Notably, Summers gives short shrift to Citigroup’s (Citi’s) role in the financial crash. It was a toxic blend of investment bank, brokerage firm, insurance company, and FDIC-insured bank only because of the repeal of Glass-Steagall. And, it received the largest taxpayer bailout during the crash than anything remotely akin to it in U.S. history: $45 billion in equity infusions, over $300 billion in asset guarantees, and more than $2 trillion cumulatively in below-market rate loans from 2007 through 2010, despite the fact that it was insolvent much of that time.

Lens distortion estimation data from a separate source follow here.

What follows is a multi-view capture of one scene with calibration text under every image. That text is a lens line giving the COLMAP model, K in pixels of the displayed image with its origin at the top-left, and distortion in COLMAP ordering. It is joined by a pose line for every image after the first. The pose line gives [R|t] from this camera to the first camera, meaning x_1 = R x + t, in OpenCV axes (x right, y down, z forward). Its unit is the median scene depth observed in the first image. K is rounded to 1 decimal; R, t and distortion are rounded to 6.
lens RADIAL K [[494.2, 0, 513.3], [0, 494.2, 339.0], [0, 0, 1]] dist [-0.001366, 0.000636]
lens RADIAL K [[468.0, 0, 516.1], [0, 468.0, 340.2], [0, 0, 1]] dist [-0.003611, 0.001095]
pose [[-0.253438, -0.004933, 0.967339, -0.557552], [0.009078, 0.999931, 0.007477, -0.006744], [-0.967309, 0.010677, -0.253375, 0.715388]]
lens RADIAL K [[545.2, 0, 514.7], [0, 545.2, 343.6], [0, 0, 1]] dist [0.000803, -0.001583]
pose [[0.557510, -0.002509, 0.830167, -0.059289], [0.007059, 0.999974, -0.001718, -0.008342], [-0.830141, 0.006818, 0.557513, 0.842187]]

One wonders if the revisionist history on Citigroup might have something to do with the fact that Summers’ former boss in the Clinton administration, former U.S. Treasury Secretary Robert Rubin, went directly from that post to Citigroup where he received more than $120 million in compensation over the next decade as the bank’s stock price went from $55 to 99 cents. Summers himself was a paid consultant to Citigroup for a period of time according to Bloomberg News.
Senator Bernie Sanders, the man to whom Summers feels it necessary to lecture on the finer points of Federal Reserve and financial policy, is the Senator who forced the Federal Reserve to reveal the trillions in loans it had made to Wall Street and foreign banks by placing an amendment in the financial reform legislation.
Sanders was also one of only 57 members of the House of Representatives (he was in the House prior to the Senate) who voted against the Gramm-Leach-Bliley Act that repealed Glass-Steagall. From the floor of the House during the legislative debate, Sanders said the revocation of Glass-Steagall “will lead to fewer banks and financial service providers; increased charges and fees for individual consumers and small businesses; diminished credit for rural America; and taxpayer exposure to potential losses should a financial conglomerate fail. It will lead to more mega-mergers; a small number of corporations dominating the financial service industry; and further concentration of economic power in our country.”
Every prediction that Sanders made became a reality while Summers’ prediction that the repeal would be “the right framework for America’s future financial system” was disastrously dead wrong. Viewed in that light, should Larry Summers simply STFU?